DATE: April 10, 2008
CONTACT:
Lex Bozzo, (973) 768-9446
abozzo@clemson.edu
WRITER:
Angela Nixon, (864) 656-0382
anixon@clemson.edu
Clemson 5K run/walk to honor Virginia Tech victim Jeremy Herbstritt
Race to raise money for Jeremy Herbstritt Memorial Fund
CLEMSON – Clemson University graduate student Lex Bozzo, who graduated from Virginia Tech last May, wasn’t even on campus April 16, 2007, but she – like so many others – experienced a great loss that day. Bozzo’s boyfriend Jeremy Herbstritt was one of 32 people killed by a gunman on Virginia Tech’s campus.
Bozzo’s classmates in the city and regional planning graduate program are pulling together to help her honor Herbstritt’s memory with J-Herb’s Roaring 5K Sunday, at 8:30 a.m. April 20. The certified 5K run/walk will start at Edwards Hall and will wind through campus, ending at Lowry Hall.
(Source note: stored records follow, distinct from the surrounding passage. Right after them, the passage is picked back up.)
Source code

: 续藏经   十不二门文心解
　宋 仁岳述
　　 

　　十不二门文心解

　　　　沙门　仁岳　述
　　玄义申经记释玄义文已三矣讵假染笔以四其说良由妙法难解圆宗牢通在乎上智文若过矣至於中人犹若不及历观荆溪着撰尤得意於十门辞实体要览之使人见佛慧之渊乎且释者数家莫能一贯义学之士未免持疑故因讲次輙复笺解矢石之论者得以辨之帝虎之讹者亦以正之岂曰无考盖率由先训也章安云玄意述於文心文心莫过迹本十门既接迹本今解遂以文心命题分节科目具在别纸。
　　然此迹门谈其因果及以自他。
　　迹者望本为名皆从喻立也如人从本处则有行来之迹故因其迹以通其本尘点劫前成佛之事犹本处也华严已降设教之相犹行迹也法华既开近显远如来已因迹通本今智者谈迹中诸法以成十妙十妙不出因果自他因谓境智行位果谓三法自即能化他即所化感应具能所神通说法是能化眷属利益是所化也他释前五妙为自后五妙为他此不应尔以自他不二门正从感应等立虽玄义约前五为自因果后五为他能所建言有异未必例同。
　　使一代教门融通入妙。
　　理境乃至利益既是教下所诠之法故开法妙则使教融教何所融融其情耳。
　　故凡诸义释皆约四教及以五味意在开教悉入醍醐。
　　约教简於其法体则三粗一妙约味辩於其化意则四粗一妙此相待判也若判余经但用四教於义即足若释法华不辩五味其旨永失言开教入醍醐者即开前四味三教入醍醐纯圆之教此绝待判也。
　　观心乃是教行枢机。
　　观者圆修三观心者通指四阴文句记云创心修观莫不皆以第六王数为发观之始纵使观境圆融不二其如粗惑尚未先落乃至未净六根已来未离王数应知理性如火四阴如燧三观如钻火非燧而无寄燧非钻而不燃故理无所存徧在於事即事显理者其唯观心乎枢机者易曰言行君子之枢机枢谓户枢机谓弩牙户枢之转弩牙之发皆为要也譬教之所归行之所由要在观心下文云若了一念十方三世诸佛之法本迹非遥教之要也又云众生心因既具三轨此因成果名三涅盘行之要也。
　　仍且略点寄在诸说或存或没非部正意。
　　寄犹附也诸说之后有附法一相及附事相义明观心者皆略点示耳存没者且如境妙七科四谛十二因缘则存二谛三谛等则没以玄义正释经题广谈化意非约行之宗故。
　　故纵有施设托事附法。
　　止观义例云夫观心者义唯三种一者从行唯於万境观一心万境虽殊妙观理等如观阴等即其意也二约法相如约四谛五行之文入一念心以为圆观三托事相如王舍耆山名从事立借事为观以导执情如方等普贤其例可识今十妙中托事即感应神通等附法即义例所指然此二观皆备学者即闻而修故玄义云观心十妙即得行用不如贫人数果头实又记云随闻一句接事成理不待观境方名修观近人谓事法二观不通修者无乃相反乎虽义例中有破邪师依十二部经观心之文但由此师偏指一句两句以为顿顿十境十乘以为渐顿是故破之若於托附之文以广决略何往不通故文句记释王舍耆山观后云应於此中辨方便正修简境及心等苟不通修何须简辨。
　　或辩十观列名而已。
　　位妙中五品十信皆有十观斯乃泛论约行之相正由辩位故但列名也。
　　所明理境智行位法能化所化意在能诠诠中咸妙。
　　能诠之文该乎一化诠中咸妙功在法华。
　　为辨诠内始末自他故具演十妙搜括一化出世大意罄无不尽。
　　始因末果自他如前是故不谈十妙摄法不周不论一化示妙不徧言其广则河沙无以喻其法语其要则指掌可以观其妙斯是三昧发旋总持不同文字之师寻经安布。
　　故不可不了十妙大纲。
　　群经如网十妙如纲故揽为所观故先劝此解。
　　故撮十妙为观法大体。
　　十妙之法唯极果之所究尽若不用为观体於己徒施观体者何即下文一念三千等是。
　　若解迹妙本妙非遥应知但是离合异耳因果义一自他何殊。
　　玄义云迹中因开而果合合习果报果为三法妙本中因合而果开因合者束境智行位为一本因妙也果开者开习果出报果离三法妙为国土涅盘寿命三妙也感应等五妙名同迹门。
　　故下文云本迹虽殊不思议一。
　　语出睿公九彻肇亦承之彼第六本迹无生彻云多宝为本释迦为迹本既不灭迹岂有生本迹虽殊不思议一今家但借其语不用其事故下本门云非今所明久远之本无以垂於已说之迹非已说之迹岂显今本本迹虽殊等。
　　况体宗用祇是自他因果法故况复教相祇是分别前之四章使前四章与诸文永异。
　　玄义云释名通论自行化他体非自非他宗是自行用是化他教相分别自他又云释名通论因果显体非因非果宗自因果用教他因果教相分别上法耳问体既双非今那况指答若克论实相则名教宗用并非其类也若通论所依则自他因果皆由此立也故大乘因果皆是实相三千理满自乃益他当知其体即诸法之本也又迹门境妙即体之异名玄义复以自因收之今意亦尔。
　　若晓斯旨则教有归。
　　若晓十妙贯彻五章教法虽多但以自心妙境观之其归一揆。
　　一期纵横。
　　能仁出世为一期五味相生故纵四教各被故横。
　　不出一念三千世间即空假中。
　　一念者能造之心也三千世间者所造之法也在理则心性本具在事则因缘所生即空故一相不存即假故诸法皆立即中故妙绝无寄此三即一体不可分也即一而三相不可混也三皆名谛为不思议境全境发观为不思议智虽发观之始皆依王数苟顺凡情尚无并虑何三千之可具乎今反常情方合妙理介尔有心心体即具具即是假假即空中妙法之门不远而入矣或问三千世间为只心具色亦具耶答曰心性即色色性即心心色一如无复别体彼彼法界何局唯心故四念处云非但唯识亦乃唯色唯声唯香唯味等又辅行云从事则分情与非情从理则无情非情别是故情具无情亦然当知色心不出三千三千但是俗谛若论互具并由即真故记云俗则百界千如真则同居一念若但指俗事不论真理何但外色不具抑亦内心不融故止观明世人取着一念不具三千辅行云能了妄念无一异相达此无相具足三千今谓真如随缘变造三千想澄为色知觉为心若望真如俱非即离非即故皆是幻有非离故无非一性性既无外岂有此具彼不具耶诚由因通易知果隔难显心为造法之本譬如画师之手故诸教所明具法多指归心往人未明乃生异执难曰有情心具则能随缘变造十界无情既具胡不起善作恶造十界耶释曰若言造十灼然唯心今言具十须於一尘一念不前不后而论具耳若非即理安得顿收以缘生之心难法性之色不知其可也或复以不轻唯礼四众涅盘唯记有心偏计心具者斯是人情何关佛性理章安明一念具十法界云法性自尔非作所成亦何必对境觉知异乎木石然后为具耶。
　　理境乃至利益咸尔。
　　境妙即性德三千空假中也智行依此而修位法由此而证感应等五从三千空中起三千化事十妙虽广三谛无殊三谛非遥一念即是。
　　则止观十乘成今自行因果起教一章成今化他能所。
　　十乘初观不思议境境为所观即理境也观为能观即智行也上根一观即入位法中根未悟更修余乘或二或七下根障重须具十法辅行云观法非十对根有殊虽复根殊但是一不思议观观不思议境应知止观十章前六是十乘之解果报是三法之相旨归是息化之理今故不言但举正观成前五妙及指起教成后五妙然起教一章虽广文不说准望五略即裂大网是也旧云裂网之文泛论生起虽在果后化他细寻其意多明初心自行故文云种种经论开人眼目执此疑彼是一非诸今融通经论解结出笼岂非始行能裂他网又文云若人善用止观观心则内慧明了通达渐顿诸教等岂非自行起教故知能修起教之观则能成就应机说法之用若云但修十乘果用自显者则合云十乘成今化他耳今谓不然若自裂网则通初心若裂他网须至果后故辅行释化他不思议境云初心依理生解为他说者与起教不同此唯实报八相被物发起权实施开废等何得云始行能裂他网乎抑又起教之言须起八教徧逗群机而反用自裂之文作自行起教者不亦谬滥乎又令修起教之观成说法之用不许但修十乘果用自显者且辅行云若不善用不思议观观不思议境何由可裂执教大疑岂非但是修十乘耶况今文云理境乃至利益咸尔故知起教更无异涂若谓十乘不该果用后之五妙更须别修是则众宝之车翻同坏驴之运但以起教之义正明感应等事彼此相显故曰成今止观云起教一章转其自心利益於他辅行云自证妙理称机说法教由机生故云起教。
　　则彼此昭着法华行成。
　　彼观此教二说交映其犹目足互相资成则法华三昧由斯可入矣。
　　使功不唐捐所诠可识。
Because Herbstritt was an avid runner, Bozzo said she couldn’t think of a better way to honor his memory. Bozzo started running after he died
“I’ve never been a runner before, but I have been running in his memory. It helps keep part of him alive for me,” she said. Bozzo said she plans to someday run a half-marathon in memory of Herbstritt.
Herbstritt was one of four children who grew up on a farm in rural Bellefonte, Pa. He earned a degree in biochemistry and molecular biology from Penn State University before changing career paths and getting another bachelor’s degree, this one in civil engineering. Bozzo said he was a dedicated student who had to work his way through school with a job at the power plant at Penn State. He also found time to give back to his community; he and his father would regularly help out at homeless shelters and soup kitchens on holidays.
“He was not a rich kid,” she said. “He was not the type of person that gunman thought he was targeting.”
Bozzo, a New Jersey native, met Herbstritt at Virginia Tech. She was studying political science and interdisciplinary studies and he was a graduate student in civil engineering. She had been accepted into Clemson’s city and regional planning graduate program and Herbstritt planned to move to the area after he completed his degree in May.
Bozzo said Herbstritt was an active outdoorsman and loved to kayak. She believes he would have loved the Clemson area.
“Part of the reason I wanted to have the run on campus was because the runners will get to see the views of Clemson he never got to experience,” she said.
Registration the day of the race begins at 7:15 a.m. and is $16. Proceeds from the race will go to the Jeremy Herbstritt Memorial Fund at Virginia Tech, which is used for scholarships. The race is sponsored by Clemson’s student chapter of the American Planning Association.